KL001 interacts with CRY1 and CRY2. (A) Agarose-conjugated KL001-linker compound was incubated with lysate of unsynchronized U2OS cells in the presence of various concentrations of free KL001 as a competitor. Bound proteins were identified by protein immunoblotting. Asterisk indicates nonspecific band. ppt, pellet. (B) Flag-tagged PER or CRY was transiently overexpressed in HEK293T cells, and lysates containing PER (PER) or a mixture of lysates containing PER and CRY (PER-CRY) were subjected to the pull-down assay. Bound proteins were detected with anti-Flag antibody. (C) Effects of KL001, KL002, KL004 and FAD on interaction of CRY1-Flag with KL001-agarose conjugate. (D) Wild type (WT) or FAD binding site mutant (D387N or N393D) of CRY1- Flag was subjected to the pull-down assay.

Fig. 3

KL001 stabilizes CRY proteins. (A) Effect of KL001 on mPer2^Luc knock-in reporter in Cry1/2 double knockout mouse fibroblasts.
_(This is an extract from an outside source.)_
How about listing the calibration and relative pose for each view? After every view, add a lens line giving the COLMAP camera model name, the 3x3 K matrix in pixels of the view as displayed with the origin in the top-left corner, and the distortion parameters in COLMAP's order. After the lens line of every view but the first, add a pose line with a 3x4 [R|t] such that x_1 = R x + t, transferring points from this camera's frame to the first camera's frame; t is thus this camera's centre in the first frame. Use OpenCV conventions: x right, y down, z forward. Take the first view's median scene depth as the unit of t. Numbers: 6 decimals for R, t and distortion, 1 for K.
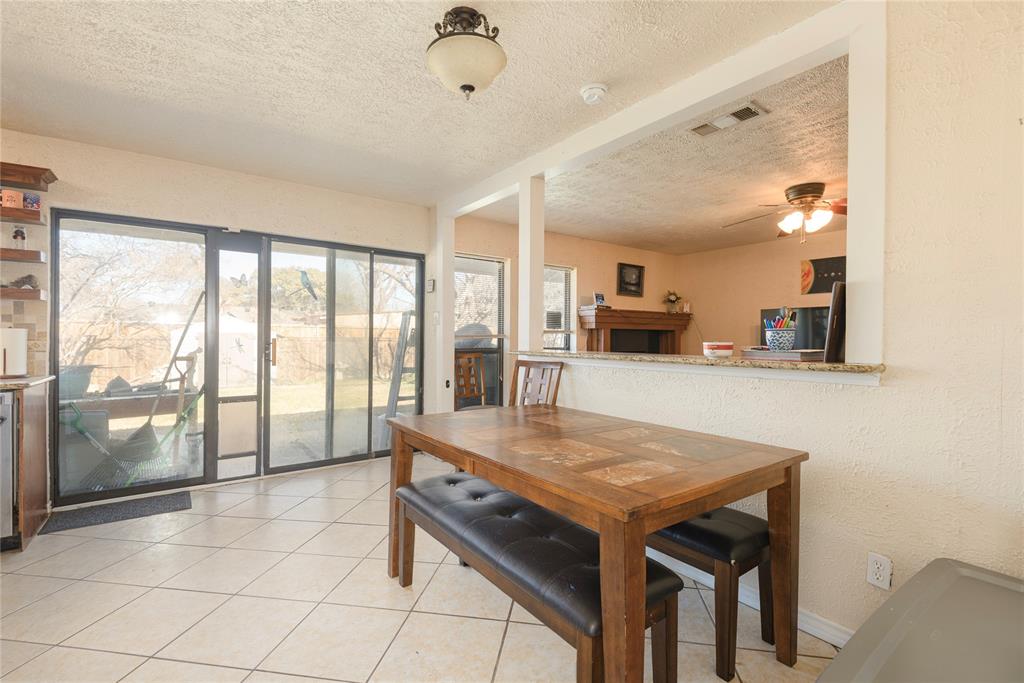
lens RADIAL K [[458.0, 0, 514.8], [0, 458.0, 340.6], [0, 0, 1]] dist [0.027865, -0.000728]
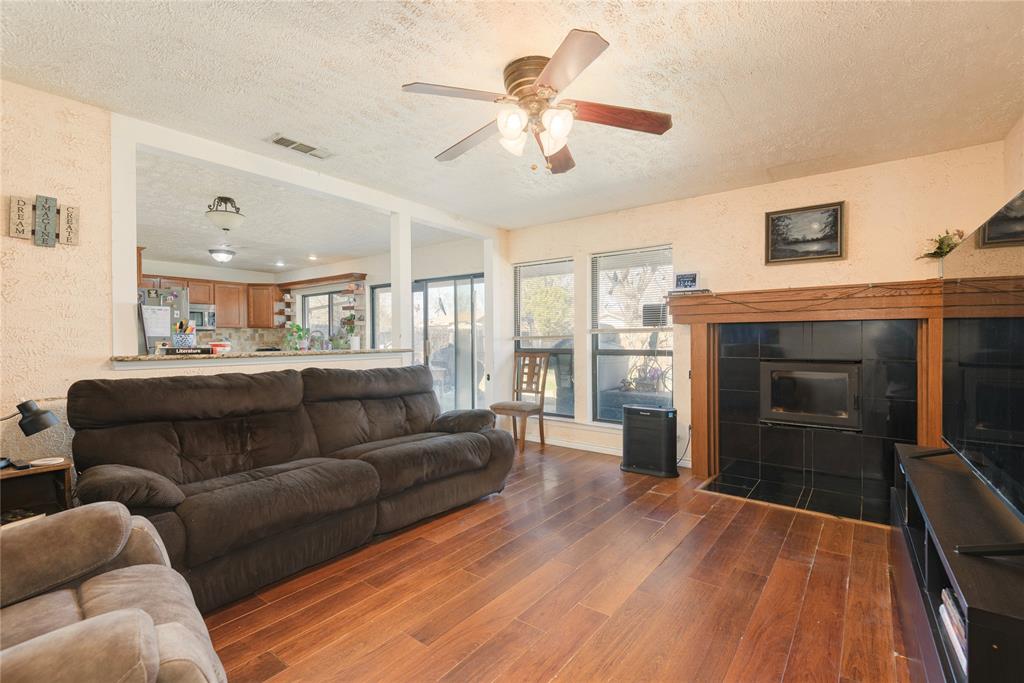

Data are mean ± SEM (n = 4). (B and C) Confluent unsynchronized U2OS cells were treated with KL001 for 48 h, and then subjected to RT-qPCR (B; mean ± SEM, n = 3) or protein immunoblot (C) analysis. (D) Luciferase-fused CRY1 (CRY1-LUC), its D387N mutant (CRY1D387N-LUC) or luciferase (LUC) was transiently overexpressed in HEK293T cells. The cells were treated with KL001 for 24 h, and then cycloheximide was added for luminescence recording. Profiles are shown by setting peak luminescence as 1 (left panels). Half-life of CRY1-LUC or CRY1D387N-LUC relative to LUC is shown by setting CRY1-LUC 0 µM condition as 1 (right panel). Data are mean ± SEM (n = 8). (E) Effects of KL001, KL002 and KL004 on CRY1 and CRY2 stability in HEK293 stable cell lines expressing CRY1-LUC, CRY2- LUC or LUC. Data are mean ± SEM (n = 4). (F) Effect of FBXL3 knockdown on the action of KL001 in Bmal1-dLuc or Per2-dLuc reporter U2OS cells. Data are mean ± SEM (n = 4).

Fig. 4

Application of KL001 to define roles of CRY isoforms (A to C) and to control hepatic gluconeogenesis (D and E). (A) Scheme of the mathematical model consisting of the two parallel CRY feedback loops. (B) Effect of nuclear CRY stabilization on the period in wild type, Cry1 knockout and Cry2 knockout cells in silico. (C) Cry1 or Cry2 knockout mPer2^Luc knock-in mouse fibroblasts were stimulated with dexamethasone (Dex) for 2 h, and luminescence rhythms were monitored in the presence of KL001. Data are mean ± SEM (n = 4). (D and E) Mouse primary hepatocytes were treated with KL001 for 18 h and then stimulated with 10 nM glucagon for 2 h (D, for RT-qPCR analysis) or 3 h (E, for glucose assay). To measure glucose production, the cells were further incubated with glucose-free buffer containing 20 mM sodium lactate and 2 mM sodium pyruvate for 4 h (E). Data are mean ± SEM (n = 3).